* _QUOTED PASSAGE_:
*** Block opens ***

Garmin Partially Restores Services After Cyber-Attack

Garmin’s services have partially returned after going offline in an alleged cyber-attack on July 23. The American GPS and fitness-tracker company is currently dealing with the fallout after a system failure left individuals frustrated and unable to log their data.

The outage affected individuals around the globe. The alleged cyber-attack prevented users from accessing online information and uploading their health and fitness data. Some of Garmin’s support systems were also unavailable.

“We are currently experiencing an outage that affects and Garmin Connect. This outage also affects our call centers, and we are currently unable to receive any calls, emails, or online chats. We are working to resolve this issue as quickly as possible and apologize for this inconvenience,” the company announced on its Twitter account

Garmin Connect is the company’s fitness-tracking app that allows users to track their health data and connect with friends. The alleged attack locked users out of the service until Garmin was able to partially restore the app on July 27.

The outage also affected apps that use Garmin to track run times. Many avid runners are replacing races canceled due to COVID-19 with competition through fitness technology. Without being able to submit their tracking data, they were unable to receive their rankings.

FlyGarmin, which provides navigational support services for pilots, was also unavailable. Pilots who used the Garmin service were unable to download accurate aviation databases. Pilots are required to have these databases by aviation regulators before they can fly.

Multiple outlets, including the BBC, reported that the service outage was due to a ransomware attack on Garmin.

Ransomware is a type of malware that encrypts a victim’s files. The attacker can then demand ransom in order to restore the victim’s access to the data after completion of payment.

Reports claim that the attackers asked Garmin to pay $10 million for the restoration of its systems.

While Garmin has yet to confirm the cyber-attack, The Verge and Forbes both reported that the malware used was a form of ransomware known as WastedLocker.

WastedLocker malware is a relatively new form of malware associated with a specific cybercrime group known as Evil Corp. Evil Corp is known to primarily target U.S.-based businesses.

In June 2020, Symantec announced an attack on at least 31 of its customers by malware associated with Evil Corp. The company noted that eight of the companies targeted were Fortune 500 companies. Symantec did not release any specific company names.

The U.S. Treasury Department also sanctioned Evil Corp in Dec. of 2019 for using their Dridex malware to harvest banking credentials and steal more than $100 million.

On July 25, Garmin released a statement saying it has “no indication that this outage has affected (user) data, including activity, payment, or other personal information.”

As of July 27, users reported that Garmin systems appeared to be partially working again. Garmin released an email to its users stating it would no longer respond to questions about delayed uploads to its servers.

The company claims that “most of the issues will resolve themselves.” Warnings issued to users of the service warned that the delays might last a week, or potentially longer due to the backlog.

Garmin services are not fully restored as of July 27, but Garmin has made progress in restoring many of the Garmin Connect features.

*** Block closes ***

* _WHAT YOU HAVE TO DO_: List every news outlet that the Garmin article names as reporting on the cause of the outage. The material that comes next has no connection to the Garmin article.

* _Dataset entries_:
*** Block opens ***

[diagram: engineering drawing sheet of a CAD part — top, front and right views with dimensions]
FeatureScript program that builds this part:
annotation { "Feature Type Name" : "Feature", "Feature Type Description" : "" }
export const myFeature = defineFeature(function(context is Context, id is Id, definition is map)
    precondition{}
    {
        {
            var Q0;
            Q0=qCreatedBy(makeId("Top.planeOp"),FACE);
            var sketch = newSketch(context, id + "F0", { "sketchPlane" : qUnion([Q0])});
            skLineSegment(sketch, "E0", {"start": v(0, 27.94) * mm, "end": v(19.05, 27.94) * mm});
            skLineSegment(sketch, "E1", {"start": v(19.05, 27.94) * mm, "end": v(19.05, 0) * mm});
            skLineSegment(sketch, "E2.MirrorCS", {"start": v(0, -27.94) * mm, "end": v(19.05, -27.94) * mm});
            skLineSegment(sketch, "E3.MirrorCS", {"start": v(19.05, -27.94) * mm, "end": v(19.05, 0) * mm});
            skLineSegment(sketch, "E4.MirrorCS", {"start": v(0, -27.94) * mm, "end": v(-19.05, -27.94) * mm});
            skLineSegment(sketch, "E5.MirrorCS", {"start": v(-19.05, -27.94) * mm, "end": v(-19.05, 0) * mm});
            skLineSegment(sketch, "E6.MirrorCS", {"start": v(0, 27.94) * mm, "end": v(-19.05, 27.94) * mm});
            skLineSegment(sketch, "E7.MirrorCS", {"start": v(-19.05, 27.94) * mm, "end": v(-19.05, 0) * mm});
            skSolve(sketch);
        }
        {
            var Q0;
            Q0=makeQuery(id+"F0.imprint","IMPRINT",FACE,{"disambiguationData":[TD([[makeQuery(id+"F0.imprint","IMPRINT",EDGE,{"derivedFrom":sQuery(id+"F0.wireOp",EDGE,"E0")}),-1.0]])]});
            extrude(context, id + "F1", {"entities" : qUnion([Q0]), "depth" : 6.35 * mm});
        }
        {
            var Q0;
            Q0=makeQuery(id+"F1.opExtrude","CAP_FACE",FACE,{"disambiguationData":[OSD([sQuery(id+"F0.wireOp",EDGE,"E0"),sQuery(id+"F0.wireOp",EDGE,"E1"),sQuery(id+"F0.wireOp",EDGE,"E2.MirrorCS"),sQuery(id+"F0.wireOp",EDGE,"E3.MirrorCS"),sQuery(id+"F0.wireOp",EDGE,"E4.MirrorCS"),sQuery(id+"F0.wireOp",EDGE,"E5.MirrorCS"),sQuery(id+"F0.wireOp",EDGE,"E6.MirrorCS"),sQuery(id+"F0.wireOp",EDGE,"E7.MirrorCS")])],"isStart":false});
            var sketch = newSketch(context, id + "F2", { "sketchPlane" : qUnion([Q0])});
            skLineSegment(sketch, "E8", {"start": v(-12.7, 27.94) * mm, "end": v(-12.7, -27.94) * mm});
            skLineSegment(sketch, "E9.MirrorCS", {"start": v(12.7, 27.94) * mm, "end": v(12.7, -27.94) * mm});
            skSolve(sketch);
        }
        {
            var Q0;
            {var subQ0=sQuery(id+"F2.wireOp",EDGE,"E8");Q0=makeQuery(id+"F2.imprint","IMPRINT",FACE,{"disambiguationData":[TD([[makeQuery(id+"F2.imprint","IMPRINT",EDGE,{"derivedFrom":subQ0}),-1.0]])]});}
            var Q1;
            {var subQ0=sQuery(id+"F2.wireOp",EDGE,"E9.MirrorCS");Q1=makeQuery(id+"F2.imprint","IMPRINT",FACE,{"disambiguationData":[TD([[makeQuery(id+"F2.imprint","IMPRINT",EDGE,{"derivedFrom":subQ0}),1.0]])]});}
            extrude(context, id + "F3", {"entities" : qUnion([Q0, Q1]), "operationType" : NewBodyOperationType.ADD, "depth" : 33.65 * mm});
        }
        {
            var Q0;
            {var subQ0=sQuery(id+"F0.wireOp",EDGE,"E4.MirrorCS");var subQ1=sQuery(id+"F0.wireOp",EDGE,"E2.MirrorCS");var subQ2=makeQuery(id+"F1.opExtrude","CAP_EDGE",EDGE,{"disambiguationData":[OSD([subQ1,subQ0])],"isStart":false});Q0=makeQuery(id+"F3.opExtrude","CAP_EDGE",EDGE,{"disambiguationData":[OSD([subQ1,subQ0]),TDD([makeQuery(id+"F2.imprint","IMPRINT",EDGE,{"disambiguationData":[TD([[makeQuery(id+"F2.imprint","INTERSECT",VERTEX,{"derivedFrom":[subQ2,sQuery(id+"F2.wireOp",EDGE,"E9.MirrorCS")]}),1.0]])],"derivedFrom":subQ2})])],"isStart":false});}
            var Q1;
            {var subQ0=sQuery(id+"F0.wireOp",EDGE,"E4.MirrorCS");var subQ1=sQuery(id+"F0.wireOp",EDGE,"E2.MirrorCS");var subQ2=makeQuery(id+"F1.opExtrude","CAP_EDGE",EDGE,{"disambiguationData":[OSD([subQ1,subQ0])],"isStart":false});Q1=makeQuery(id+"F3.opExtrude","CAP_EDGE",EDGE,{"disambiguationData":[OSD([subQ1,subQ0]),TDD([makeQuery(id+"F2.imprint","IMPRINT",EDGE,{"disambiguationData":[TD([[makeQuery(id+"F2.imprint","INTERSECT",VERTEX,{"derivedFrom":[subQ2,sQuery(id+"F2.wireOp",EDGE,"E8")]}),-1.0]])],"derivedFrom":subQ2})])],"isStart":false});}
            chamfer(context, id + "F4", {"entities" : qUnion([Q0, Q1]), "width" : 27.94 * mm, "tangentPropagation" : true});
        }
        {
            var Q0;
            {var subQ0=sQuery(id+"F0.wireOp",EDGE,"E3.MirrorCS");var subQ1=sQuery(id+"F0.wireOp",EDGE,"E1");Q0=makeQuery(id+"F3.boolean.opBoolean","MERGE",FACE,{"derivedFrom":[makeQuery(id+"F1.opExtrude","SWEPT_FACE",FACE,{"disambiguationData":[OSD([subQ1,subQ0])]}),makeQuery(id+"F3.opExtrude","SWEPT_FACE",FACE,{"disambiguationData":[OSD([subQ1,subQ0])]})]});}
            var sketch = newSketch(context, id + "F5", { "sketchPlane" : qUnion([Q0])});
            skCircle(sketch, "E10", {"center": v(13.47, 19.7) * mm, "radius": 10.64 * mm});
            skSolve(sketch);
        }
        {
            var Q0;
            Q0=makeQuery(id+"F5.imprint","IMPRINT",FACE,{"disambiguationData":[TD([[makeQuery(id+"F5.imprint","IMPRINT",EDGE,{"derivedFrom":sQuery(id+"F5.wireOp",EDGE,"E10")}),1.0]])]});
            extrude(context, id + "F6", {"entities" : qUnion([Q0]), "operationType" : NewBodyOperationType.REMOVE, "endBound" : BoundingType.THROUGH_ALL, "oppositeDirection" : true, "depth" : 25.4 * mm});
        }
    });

*** Block closes ***

* _PROBLEM SOLUTION_: BBC, The Verge, Forbes